Le Tribunal administratif de Nantes a été saisi par Mme A... épouse B... d’un recours pour excès de pouvoir contre la décision du 19 mai 2025 du préfet de la Loire-Atlantique classant sans suite sa demande de naturalisation. Par une ordonnance du 12 novembre 2025, la présidente du tribunal a rejeté la requête comme manifestement irrecevable, en application de l’article R. 222-1 du code de justice administrative. La requête ne contenait aucun moyen de droit et n’a pas été régularisée dans le délai de recours contentieux.
Texte intégral
Vu la procédure suivante :
Par une requête, enregistrée le 22 mai 2025, Mme C... A... épouse B... saisit le tribunal d’un litige relatif à la décision du 19 mai 2025 par laquelle le préfet de la Loire-Atlantique a classé sans suite sa demande de naturalisation.

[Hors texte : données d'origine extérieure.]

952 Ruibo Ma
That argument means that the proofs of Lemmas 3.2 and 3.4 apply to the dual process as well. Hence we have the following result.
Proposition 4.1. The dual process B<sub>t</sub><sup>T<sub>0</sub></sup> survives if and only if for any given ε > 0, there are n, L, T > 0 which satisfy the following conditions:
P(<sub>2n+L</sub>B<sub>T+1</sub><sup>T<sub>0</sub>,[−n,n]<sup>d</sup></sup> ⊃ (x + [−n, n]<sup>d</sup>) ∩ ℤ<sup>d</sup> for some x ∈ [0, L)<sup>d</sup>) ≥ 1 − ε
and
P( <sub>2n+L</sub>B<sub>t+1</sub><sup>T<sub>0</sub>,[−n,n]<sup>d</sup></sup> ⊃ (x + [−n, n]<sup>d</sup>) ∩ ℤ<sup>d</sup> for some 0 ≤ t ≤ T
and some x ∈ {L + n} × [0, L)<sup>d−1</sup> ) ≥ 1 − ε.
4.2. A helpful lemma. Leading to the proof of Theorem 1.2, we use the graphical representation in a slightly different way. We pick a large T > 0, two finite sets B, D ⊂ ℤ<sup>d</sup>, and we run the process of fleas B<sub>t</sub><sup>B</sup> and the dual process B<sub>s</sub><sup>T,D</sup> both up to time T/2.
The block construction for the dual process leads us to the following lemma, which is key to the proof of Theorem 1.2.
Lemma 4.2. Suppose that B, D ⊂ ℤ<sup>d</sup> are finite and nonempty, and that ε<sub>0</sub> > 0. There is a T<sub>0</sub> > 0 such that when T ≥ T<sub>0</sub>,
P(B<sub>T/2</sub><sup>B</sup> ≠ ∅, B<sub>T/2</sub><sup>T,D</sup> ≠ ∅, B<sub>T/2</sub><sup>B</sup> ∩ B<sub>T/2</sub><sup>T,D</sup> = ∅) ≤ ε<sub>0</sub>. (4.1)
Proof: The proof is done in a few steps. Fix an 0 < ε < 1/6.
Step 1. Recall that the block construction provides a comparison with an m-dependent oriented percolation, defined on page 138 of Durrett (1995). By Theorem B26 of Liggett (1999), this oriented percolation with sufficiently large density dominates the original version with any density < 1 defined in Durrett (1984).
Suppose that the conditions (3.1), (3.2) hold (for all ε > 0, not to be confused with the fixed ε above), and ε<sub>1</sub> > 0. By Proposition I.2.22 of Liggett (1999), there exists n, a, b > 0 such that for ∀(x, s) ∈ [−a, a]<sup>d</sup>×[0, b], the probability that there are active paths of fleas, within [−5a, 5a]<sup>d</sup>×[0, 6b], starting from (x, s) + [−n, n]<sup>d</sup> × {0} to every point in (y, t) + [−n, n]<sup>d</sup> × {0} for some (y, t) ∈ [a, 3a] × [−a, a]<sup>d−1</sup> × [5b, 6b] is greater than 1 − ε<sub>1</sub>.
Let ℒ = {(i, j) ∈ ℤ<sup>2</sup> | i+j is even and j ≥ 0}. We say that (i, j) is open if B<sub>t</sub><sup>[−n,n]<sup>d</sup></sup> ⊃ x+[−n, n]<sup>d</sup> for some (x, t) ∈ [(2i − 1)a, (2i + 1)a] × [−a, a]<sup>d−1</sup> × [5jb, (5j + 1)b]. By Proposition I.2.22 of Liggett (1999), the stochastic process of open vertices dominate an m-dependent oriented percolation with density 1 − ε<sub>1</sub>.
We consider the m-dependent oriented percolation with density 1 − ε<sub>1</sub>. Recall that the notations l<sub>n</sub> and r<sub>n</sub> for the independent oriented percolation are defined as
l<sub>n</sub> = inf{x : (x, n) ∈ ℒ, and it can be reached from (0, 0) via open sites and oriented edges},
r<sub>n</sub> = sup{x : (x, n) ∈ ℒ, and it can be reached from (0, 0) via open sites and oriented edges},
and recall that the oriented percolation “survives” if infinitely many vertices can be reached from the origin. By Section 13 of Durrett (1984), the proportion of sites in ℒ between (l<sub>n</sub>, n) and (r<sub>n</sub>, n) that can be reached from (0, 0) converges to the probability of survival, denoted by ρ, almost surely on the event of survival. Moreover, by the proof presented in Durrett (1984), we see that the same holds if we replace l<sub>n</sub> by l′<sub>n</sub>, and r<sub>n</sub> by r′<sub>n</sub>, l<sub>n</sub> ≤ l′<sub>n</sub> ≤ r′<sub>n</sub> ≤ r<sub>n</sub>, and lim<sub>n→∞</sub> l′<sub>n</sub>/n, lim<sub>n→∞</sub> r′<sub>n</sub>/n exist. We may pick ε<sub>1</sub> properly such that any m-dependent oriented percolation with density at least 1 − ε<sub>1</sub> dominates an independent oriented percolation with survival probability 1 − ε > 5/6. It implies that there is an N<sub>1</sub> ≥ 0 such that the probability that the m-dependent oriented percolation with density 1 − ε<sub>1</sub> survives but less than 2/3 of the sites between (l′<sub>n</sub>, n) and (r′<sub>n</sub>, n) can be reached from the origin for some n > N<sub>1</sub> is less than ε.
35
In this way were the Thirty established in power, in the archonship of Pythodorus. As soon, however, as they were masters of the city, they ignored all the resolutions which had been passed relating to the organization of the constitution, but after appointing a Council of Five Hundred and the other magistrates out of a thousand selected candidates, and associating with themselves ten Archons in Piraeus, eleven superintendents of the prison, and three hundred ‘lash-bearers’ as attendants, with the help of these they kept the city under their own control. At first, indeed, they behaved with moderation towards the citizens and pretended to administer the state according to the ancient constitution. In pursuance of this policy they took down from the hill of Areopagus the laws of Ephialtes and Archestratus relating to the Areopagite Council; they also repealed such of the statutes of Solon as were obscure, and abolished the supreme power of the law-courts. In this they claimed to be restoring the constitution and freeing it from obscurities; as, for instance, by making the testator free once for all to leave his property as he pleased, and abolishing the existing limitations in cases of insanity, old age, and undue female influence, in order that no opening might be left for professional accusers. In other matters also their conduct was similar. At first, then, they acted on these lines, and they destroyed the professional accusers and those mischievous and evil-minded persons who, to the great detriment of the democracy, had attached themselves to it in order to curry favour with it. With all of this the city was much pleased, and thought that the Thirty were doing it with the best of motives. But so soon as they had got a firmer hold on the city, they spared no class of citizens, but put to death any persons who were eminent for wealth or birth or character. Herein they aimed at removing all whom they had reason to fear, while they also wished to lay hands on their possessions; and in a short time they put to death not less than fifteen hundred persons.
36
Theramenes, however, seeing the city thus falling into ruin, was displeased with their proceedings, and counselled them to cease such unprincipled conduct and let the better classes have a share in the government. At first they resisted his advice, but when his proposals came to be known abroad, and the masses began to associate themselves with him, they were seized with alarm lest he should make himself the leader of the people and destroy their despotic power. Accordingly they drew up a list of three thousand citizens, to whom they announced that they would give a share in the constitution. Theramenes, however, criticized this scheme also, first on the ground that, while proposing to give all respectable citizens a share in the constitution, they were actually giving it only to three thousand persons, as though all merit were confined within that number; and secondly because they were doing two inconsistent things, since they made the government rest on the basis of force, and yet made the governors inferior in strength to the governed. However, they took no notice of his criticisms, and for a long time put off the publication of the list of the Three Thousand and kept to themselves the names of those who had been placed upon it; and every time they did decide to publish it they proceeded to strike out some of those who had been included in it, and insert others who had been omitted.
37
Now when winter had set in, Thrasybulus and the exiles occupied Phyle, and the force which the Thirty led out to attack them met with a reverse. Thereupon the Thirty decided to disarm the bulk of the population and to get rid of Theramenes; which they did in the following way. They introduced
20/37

Vu les autres pièces du dossier.
Vu le code de justice administrative.
Considérant ce qui suit :
1.
Aux termes de l’article R. 222-1 du code de justice administrative : « Les présidents de tribunal administratif (…), les premiers vice-présidents des tribunaux (…) et les présidents de formation de jugement des tribunaux (…) peuvent, par ordonnance : (...) / 4° Rejeter les requêtes manifestement irrecevables, lorsque la juridiction n'est pas tenue d'inviter leur auteur à les régulariser (…) ». Aux termes de l’article R. 411-1 du même code : « La juridiction est saisie par requête. La requête (…) contient l’exposé des faits et moyens, ainsi que l’énoncé des conclusions soumises au juge. L’auteur d’une requête ne contenant l’exposé d’aucun moyen ne peut la régulariser par le dépôt d’un mémoire exposant un ou plusieurs moyens que jusqu’à l’expiration du délai de recours ».
2.
La requête présentée par Mme A... épouse B... se borne à saisir le tribunal sans comporter l’exposé de moyens de droit et d’une argumentation susceptible d’établir l’illégalité de la décision attaquée. A la date d’expiration du délai de recours contentieux qui avait commencé à courir au plus tard à compter du 22 mai 2025, date à laquelle a été enregistrée sa requête, la requérante n’a pas déposé de mémoire complémentaire assorti de moyens. Par suite, sa requête n’est plus susceptible d’être régularisée et ne peut qu’être rejetée en application de l’article R. 222-1 précité du code de justice administrative.
O R D O N N E :
Article 1er : La requête de Mme A... épouse B... est rejetée.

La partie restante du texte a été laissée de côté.